§ Exercise brief: Return verbatim only the stretch of data from the line containing "order: Diptera" through the line containing "genus: Sambucus", with both of those lines included.

§ Supplied data:
__________

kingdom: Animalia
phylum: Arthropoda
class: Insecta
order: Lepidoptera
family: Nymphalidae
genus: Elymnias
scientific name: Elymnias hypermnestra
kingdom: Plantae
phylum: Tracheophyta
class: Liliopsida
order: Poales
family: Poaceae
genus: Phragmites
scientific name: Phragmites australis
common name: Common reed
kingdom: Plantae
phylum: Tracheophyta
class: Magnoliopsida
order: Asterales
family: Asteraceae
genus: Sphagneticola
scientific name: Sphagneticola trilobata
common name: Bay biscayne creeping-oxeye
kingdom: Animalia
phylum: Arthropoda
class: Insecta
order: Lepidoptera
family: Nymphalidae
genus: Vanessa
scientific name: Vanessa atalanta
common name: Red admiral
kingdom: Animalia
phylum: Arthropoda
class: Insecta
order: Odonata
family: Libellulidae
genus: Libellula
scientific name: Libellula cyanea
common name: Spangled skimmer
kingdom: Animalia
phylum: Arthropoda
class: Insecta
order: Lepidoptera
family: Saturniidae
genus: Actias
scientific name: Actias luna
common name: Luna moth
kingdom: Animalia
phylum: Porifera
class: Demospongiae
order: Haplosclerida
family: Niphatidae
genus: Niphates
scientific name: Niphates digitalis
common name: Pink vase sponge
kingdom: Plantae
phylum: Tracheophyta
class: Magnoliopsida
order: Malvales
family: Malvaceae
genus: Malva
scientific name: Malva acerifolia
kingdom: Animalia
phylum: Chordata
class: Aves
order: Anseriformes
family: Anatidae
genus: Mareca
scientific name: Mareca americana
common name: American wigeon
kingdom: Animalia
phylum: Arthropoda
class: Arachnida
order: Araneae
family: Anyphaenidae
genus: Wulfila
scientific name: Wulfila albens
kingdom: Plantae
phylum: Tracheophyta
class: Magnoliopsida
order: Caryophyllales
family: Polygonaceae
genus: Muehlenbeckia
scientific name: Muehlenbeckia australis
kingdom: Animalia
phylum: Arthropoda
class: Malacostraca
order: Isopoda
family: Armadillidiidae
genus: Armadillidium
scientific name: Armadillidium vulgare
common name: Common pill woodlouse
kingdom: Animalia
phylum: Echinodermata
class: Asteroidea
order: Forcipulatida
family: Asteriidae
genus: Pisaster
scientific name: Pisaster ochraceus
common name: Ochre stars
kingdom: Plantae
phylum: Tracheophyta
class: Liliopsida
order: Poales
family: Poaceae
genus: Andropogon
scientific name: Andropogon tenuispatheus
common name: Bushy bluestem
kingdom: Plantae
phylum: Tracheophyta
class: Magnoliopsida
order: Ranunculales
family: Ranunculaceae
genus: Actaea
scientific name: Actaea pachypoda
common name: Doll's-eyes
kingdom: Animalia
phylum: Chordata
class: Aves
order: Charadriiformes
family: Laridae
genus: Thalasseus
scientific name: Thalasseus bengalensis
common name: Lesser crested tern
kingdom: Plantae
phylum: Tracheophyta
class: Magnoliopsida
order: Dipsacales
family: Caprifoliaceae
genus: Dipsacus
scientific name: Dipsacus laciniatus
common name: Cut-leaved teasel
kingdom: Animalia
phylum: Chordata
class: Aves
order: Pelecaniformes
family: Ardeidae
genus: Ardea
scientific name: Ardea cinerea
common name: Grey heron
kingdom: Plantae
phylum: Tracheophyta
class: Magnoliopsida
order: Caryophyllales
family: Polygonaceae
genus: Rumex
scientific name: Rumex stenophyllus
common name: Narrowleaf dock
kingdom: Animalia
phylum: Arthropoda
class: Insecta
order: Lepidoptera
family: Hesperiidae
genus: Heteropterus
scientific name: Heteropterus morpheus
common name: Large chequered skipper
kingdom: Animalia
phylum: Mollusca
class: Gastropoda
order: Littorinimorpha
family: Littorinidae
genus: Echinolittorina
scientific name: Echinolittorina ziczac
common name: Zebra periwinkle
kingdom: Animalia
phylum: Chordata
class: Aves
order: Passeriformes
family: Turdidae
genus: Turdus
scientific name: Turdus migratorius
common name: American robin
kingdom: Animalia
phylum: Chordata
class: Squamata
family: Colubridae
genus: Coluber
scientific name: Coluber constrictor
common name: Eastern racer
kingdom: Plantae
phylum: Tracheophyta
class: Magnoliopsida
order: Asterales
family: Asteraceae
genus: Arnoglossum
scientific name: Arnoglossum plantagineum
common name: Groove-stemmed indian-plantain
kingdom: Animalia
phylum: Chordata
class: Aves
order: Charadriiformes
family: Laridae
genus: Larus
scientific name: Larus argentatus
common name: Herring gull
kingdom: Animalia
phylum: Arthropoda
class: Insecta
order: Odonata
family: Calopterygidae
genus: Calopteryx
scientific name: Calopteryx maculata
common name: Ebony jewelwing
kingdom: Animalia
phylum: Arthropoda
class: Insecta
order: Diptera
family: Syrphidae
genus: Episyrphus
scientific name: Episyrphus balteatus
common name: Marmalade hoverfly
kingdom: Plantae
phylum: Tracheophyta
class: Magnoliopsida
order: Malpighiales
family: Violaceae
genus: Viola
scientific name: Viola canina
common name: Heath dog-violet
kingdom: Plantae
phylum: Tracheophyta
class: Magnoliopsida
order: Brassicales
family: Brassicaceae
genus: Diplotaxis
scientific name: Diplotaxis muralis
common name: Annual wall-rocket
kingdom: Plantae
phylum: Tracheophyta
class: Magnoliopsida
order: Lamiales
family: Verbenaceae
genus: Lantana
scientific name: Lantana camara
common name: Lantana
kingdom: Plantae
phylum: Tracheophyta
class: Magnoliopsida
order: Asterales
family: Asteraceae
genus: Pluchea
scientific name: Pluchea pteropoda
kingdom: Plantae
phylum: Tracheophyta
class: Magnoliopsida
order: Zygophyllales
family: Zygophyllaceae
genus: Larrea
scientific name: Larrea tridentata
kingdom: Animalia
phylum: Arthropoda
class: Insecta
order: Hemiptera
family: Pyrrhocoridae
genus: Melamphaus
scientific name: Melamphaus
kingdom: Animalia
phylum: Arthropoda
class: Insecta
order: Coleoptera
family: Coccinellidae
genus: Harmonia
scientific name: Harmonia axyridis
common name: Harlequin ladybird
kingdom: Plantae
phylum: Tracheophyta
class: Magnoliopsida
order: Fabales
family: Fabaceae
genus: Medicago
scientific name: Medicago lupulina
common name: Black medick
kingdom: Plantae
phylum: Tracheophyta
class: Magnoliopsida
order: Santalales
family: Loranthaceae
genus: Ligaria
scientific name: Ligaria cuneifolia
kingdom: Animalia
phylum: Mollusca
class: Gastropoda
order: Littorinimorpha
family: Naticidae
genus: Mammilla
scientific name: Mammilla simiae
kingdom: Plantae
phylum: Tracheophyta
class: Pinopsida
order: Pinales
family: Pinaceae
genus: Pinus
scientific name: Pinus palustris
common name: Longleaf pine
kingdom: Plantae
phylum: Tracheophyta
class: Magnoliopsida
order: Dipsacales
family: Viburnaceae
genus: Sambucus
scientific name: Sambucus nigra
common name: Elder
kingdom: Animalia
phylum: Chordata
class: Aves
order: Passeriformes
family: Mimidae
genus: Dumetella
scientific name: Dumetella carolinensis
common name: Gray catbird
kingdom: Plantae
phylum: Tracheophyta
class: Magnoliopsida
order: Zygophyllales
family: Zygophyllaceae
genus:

__________

§ Result of the task:
order: Diptera
family: Syrphidae
genus: Episyrphus
scientific name: Episyrphus balteatus
common name: Marmalade hoverfly
kingdom: Plantae
phylum: Tracheophyta
class: Magnoliopsida
order: Malpighiales
family: Violaceae
genus: Viola
scientific name: Viola canina
common name: Heath dog-violet
kingdom: Plantae
phylum: Tracheophyta
class: Magnoliopsida
order: Brassicales
family: Brassicaceae
genus: Diplotaxis
scientific name: Diplotaxis muralis
common name: Annual wall-rocket
kingdom: Plantae
phylum: Tracheophyta
class: Magnoliopsida
order: Lamiales
family: Verbenaceae
genus: Lantana
scientific name: Lantana camara
common name: Lantana
kingdom: Plantae
phylum: Tracheophyta
class: Magnoliopsida
order: Asterales
family: Asteraceae
genus: Pluchea
scientific name: Pluchea pteropoda
kingdom: Plantae
phylum: Tracheophyta
class: Magnoliopsida
order: Zygophyllales
family: Zygophyllaceae
genus: Larrea
scientific name: Larrea tridentata
kingdom: Animalia
phylum: Arthropoda
class: Insecta
order: Hemiptera
family: Pyrrhocoridae
genus: Melamphaus
scientific name: Melamphaus
kingdom: Animalia
phylum: Arthropoda
class: Insecta
order: Coleoptera
family: Coccinellidae
genus: Harmonia
scientific name: Harmonia axyridis
common name: Harlequin ladybird
kingdom: Plantae
phylum: Tracheophyta
class: Magnoliopsida
order: Fabales
family: Fabaceae
genus: Medicago
scientific name: Medicago lupulina
common name: Black medick
kingdom: Plantae
phylum: Tracheophyta
class: Magnoliopsida
order: Santalales
family: Loranthaceae
genus: Ligaria
scientific name: Ligaria cuneifolia
kingdom: Animalia
phylum: Mollusca
class: Gastropoda
order: Littorinimorpha
family: Naticidae
genus: Mammilla
scientific name: Mammilla simiae
kingdom: Plantae
phylum: Tracheophyta
class: Pinopsida
order: Pinales
family: Pinaceae
genus: Pinus
scientific name: Pinus palustris
common name: Longleaf pine
kingdom: Plantae
phylum: Tracheophyta
class: Magnoliopsida
order: Dipsacales
family: Viburnaceae
genus: Sambucus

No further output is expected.